Figure 4. PDZ3 binding mutant SAP97 (PDZ3mut SAP97) does not stimulate dendrite branching; rescue by co-expression of palmitoylated PDZ3 (palPDZ3)

Panel A shows immunoblots for myc tagged palmitoylated and non-palmitoylated PDZ3 (palPDZ3 and PDZ3, respectively). Membranes were isolated from transfected cells by hypotonic lysis and centrifugation. Palmitoylated PDZ3 preferentially associates with membranes while non-palmitoylated PDZ3 is enriched in cytosolic fractions. Panel B shows representative camera lucida images of neurons expressing the noted constructs. Overexpression of PDZ3mut SAP97 has no effect on dendrite branching (in comparison with GFP only expressing neurons). Co-expression of PDZ3mut SAP97 with palPDZ3 rescues the dendrite growth promoting action of SAP97. Calibration bar = 25 μm. Panel C. There is a statistically significant increase in dendritic tree size and branching in neurons overexpressing PDZ3mut SAP97 + palPDZ3.

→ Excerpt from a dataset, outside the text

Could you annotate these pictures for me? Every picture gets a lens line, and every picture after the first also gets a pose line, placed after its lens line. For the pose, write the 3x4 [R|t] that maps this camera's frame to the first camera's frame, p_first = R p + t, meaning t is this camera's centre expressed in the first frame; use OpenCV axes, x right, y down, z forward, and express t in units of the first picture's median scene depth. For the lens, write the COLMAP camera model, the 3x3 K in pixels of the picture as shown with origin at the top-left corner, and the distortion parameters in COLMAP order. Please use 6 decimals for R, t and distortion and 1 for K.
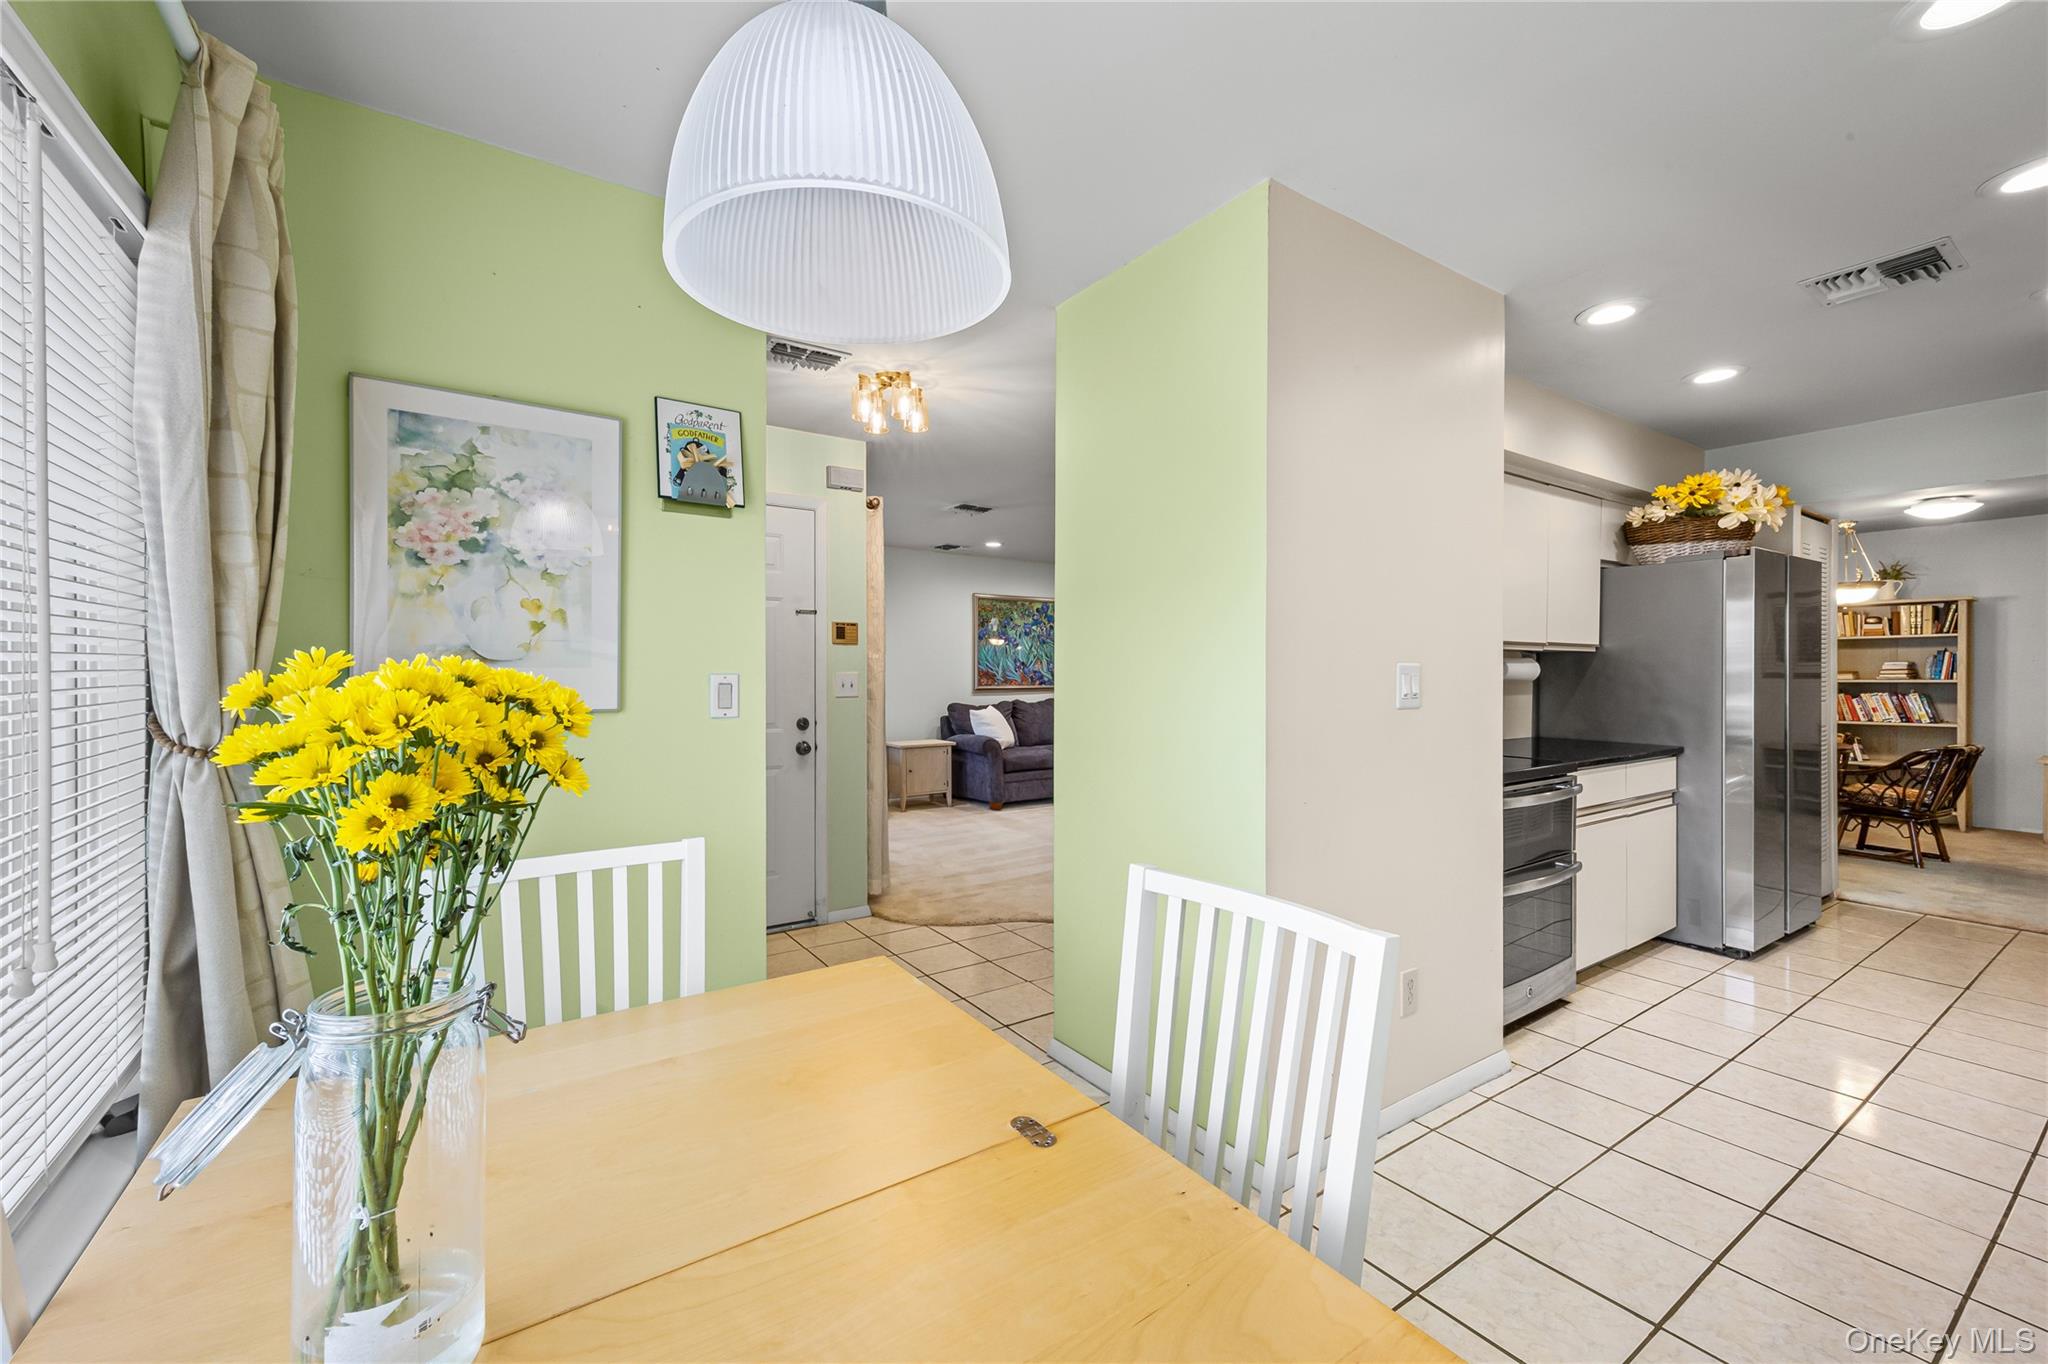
lens RADIAL K [[823.1, 0, 1024.0], [0, 823.1, 682.0], [0, 0, 1]] dist [0.013391, -0.000196]
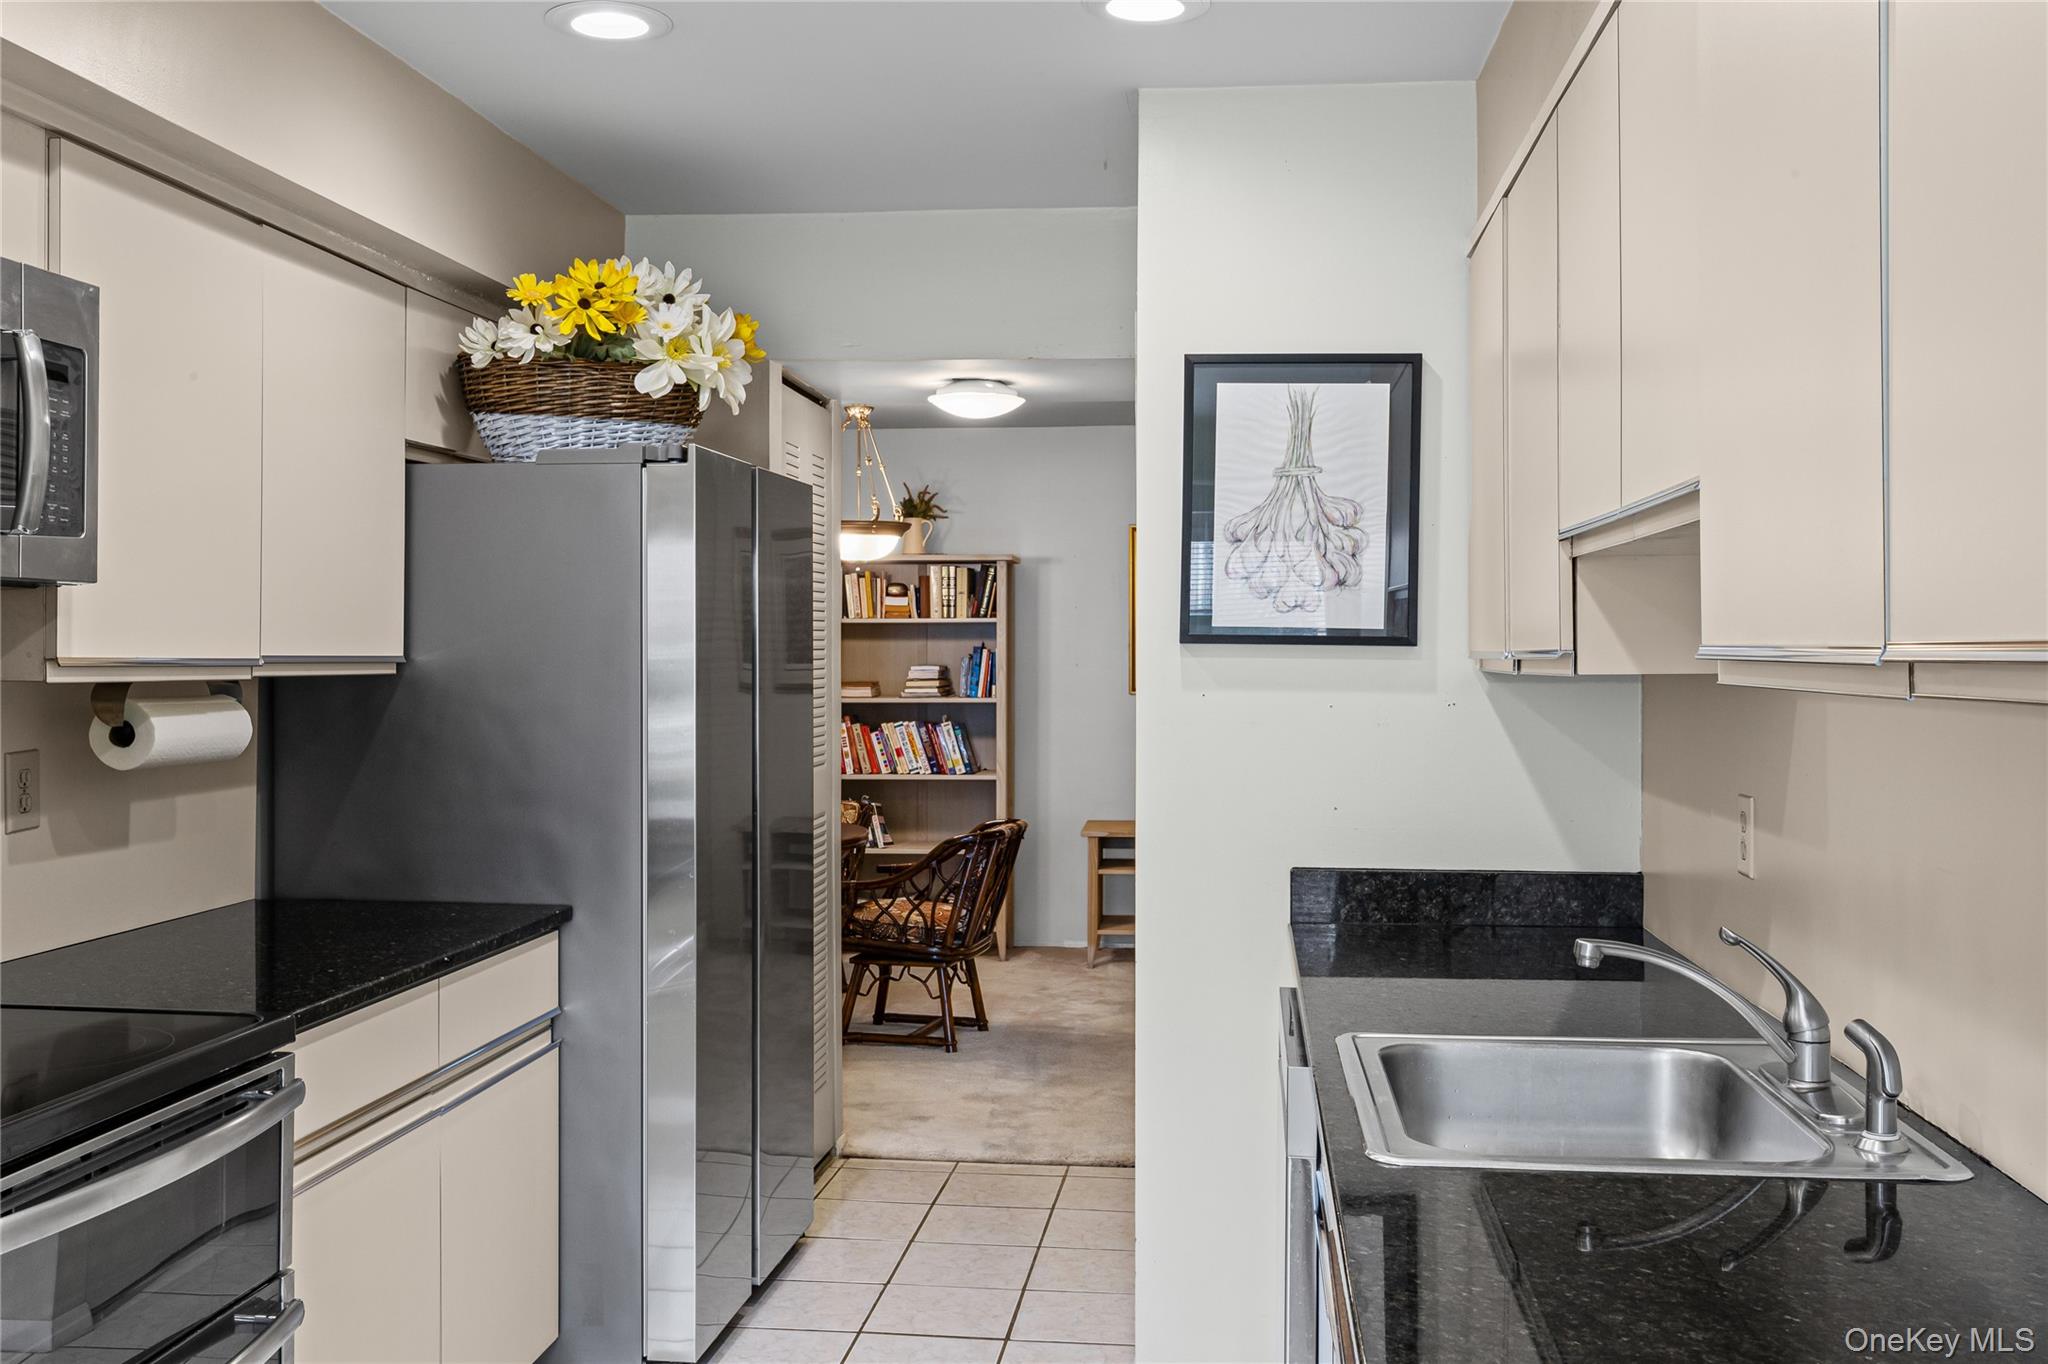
lens RADIAL K [[1979.9, 0, 1024.0], [0, 1979.9, 682.0], [0, 0, 1]] dist [0.000202, -0.000153]
pose [[0.657034, -0.004471, 0.753848, 0.125213], [0.002434, 0.999990, 0.003810, -0.024971], [-0.753857, -0.000668, 0.657038, 0.111889]]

Figure 5. Simply localizing PDZ3 to the plasma membrane rescues the loss of SAP97 phenotype

Panel A. Western blots showing that an active pSUPER RNAi construct knocks down SAP97 but not GluA1. Panel B. Quantitative dendrite analysis indicates that endogenous SAP97 provides a limiting amount of substrate for palPDZ3 to operate upon.

Figure 6. GluA1 is required for the dendrite growth promoting effects of SAP97

Panel A. Western blots showing that an active pSUPER RNAi construct knocks down GluA1 but not SAP97 or GluA2. Panel B. Quantitative dendrite analysis inciates that knockdown of GluA1 reduces dendritic branching and overall tree size compared to controls and prevents dendrite growth evoked by overexpression of SAP97. Panel C. Quantitative dendrite analysis indicates that GluA1 is required for SAP97-dependent dendrite growth both because it localizes SAP97 to synapses and because it provides agency. The nature of this second activity is likely to be linked to calcium permeability (Jeong et al., 2006).